Mort d’un élément de la garde rapprochée du président mauritanien près de Tindouf. Les mobiles cachés d’un crime abject maquillé en « accident » 

Jeudi 22 février 2024, le convoi présidentiel mauritanien a été la cible d’un incident tragique après l’inauguration du projet de réalisation de la route Tindouf-Zouérate par Mohammed Ould Cheïkh El Ghazouani et Abdelmajid Tebboune. Un élément de la garde rapprochée du Chef de l’Etat mauritanien, qui répondait de son vivant au nom de Mohamed Ould Chibani, a été tué dans cet qui a été présenté mensongèrement comme un « accident ». Pour « excès de vitesse », dit-on, sans craindre le ridicule.

 

 

 

 

Constatons en passant que la cible de ce pseudo-« accident » a été bien choisie, feu Ould Chibani étant l’homme de confiance absolue de Mohamed Ould Cheïkh Ghazouani, il ne l’a jamais quitté d’une semelle depuis que ce dernier était chef d’état-major des armées mauritaniennes (2008-2019) et puis après son élection, le 23 juillet 2019, en tant que président de la République islamique de Mauritanie, en remplacement de Mohamed Ould Abdelaziz, homme lige d’Alger, actuellement en prison pour « corruption et enrichissement illicite ».

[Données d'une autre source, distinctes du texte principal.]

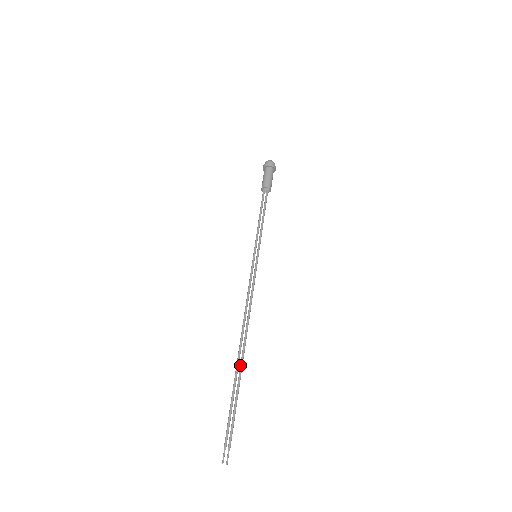
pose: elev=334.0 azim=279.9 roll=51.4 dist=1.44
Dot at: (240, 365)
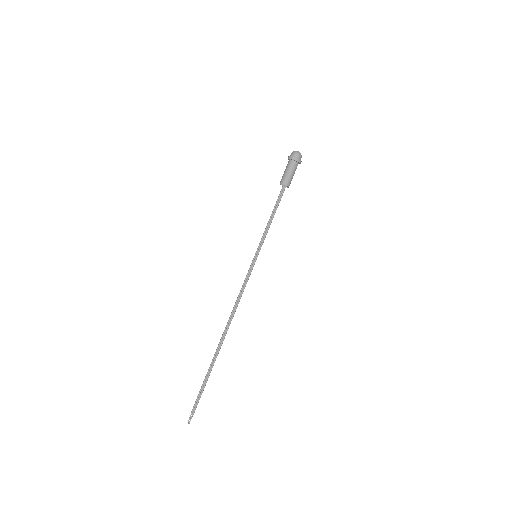
Dot at: (216, 352)
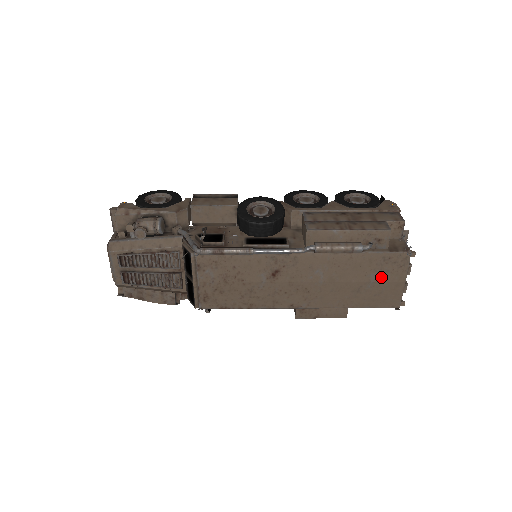
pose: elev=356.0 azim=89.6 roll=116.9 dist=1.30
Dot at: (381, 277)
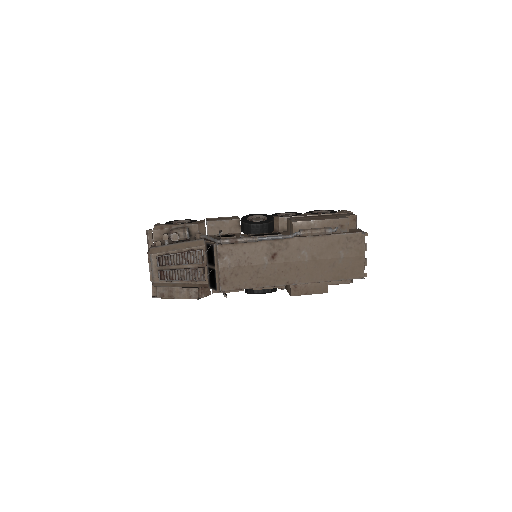
Dot at: (347, 253)
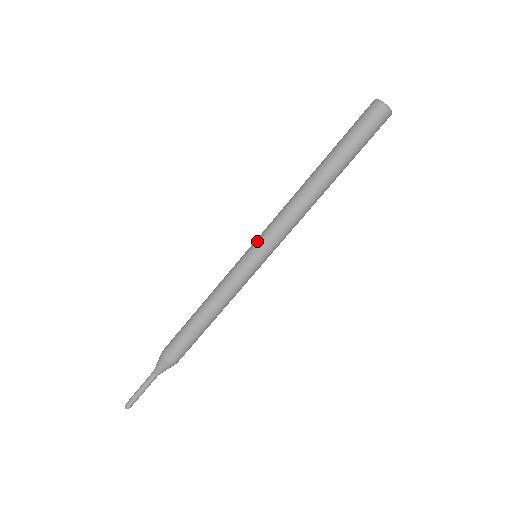
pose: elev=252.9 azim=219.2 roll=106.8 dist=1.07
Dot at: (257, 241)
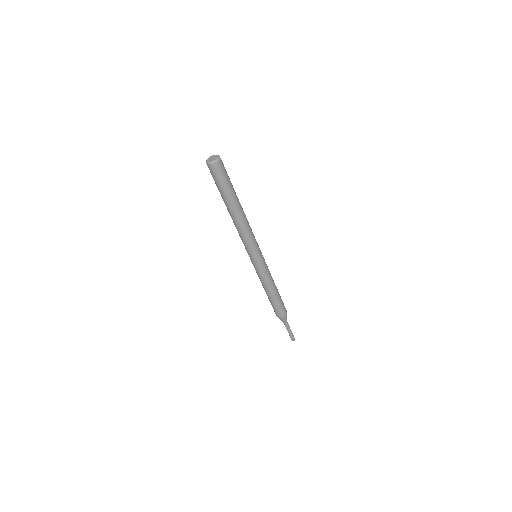
Dot at: occluded
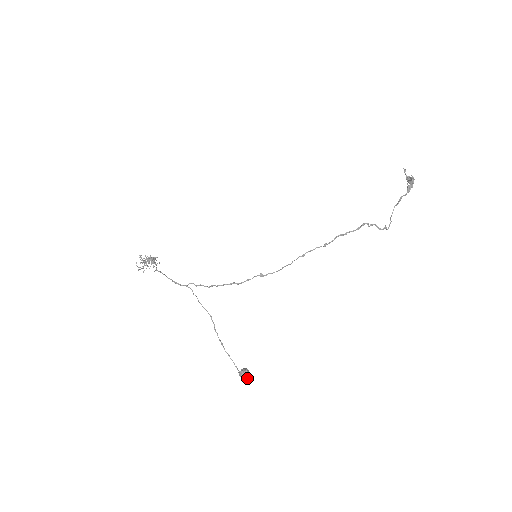
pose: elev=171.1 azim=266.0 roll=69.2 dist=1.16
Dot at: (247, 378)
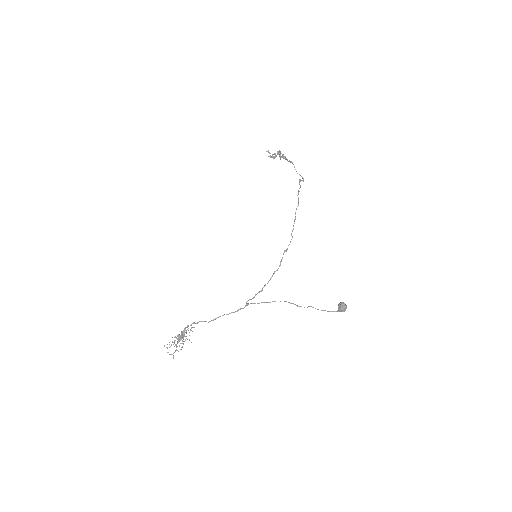
Dot at: (346, 307)
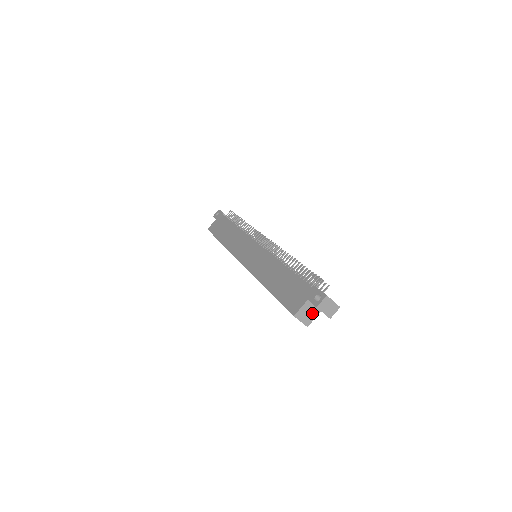
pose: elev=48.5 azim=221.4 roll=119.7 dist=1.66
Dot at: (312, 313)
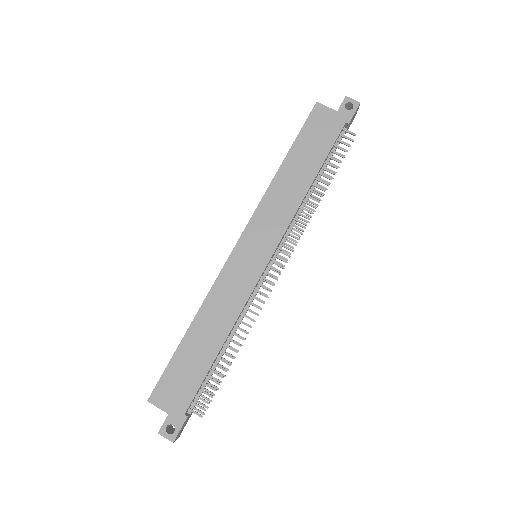
Dot at: occluded
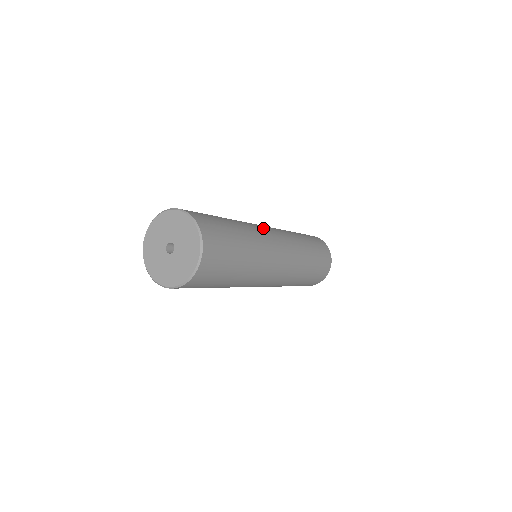
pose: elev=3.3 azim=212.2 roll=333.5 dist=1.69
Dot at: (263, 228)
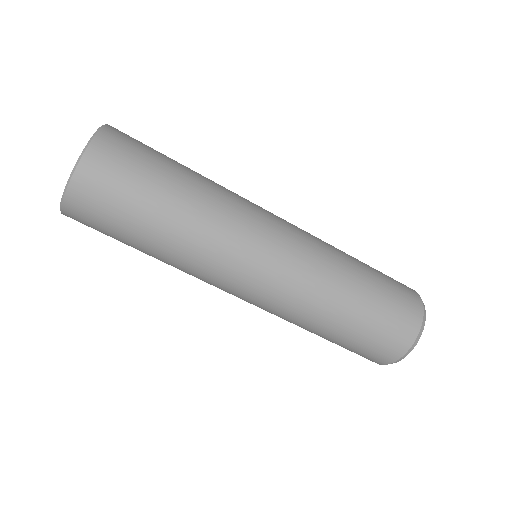
Dot at: (257, 205)
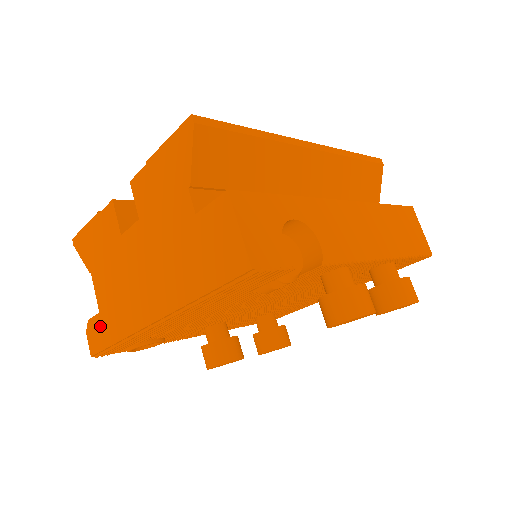
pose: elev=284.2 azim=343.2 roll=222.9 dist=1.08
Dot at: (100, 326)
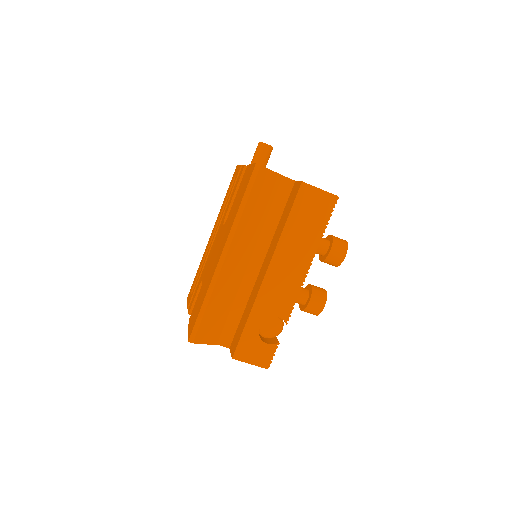
Dot at: occluded
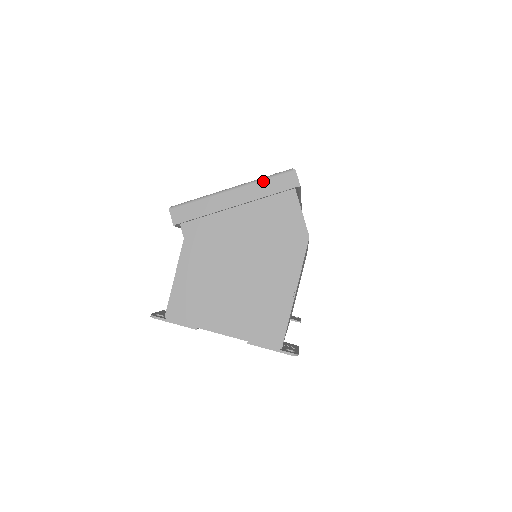
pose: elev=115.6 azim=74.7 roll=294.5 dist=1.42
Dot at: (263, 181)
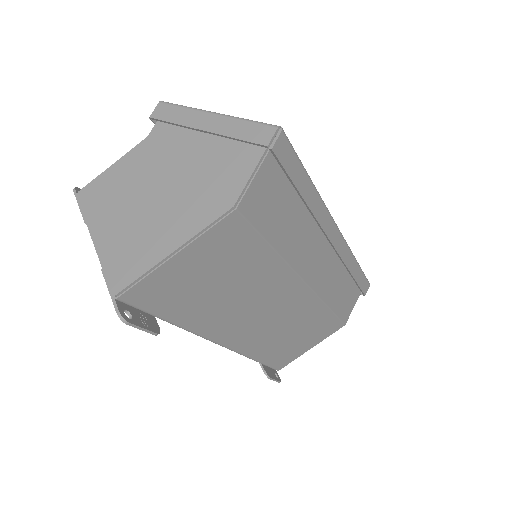
Dot at: (244, 121)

En choisissant le fidèle compagnon de Cheïkh El Ghazouani, il est clair que les commanditaires de cet acte sordide ont voulu faire très mal à ce dernier. Bien sûr, les commanditaires de ce crime prémédité ne pouvaient attenter à la vie du président mauritanien sur le sol algérien (voir la Convention de Vienne de 1961 sur les relations diplomatiques), mais leur but caché était l’intimidation.

Le message est à peine voilé. La vie de Cheïkh El Ghazouani qui se prépare à briguer le 22 juin 2024 un deuxième mandat en tant que président est désormais « en sursis ».

Le régime militaire algérien a d’ailleurs plusieurs antécédents en le cas d’espèce, dont le plus terrible et abominable est l’assassinat le 29 juin 1992 à Annaba du président Mohamed Boudiaf, tombé à 73 ans sous les balles d’un tueur en uniforme, alors qu’il était rappelé du Maroc pour diriger l’Algérie à l’époque.

Maintenant, il reste à savoir pourquoi le régime algérien a eu recours à l’intimidation et à la menace à l’encontre du président mauritanien. Parlons clair, parlons vrai: l’inauguration de l’axe routier Tindouf-Zouérate et de la soi-disant « zone de libre-échange » avec la Mauritanie – l’Algérie n’ayant rien à échanger en dehors des hydrocarbures (98% du volume des exportations et 67% des recettes en devises)-, est dirigée contre le trafic routier vital entre le Maroc et la Mauritanie, via le couloir terrestre de 3 kilomètres d’El Guerguarate. Deuxièmement, la junte algérienne voit d’un oeil inquiet le renforcement de l’axe Nouakchott!-Abou Dhabi. La campagne médiatique haineuse orchestrée contre les Emirats arabes unis en dit long sur cette inquiétude à coloration vert-kaki. A cela, il faut ajouter la visite, en février dernier, du président du gouvernement espagnol, Pedro Sanchez, avec sur les bras une aide européenne de 210 millions d’euros à Nouakchott.

Autant d’indices sur le projet d’empowerment d’une Mauritanie souvent considérée comme le « ventre mou » de l’Afrique et que la junte algérienne jalouse et haineuse veut désespérément tenir en laisse pour servir son agenda destructeur dans la région.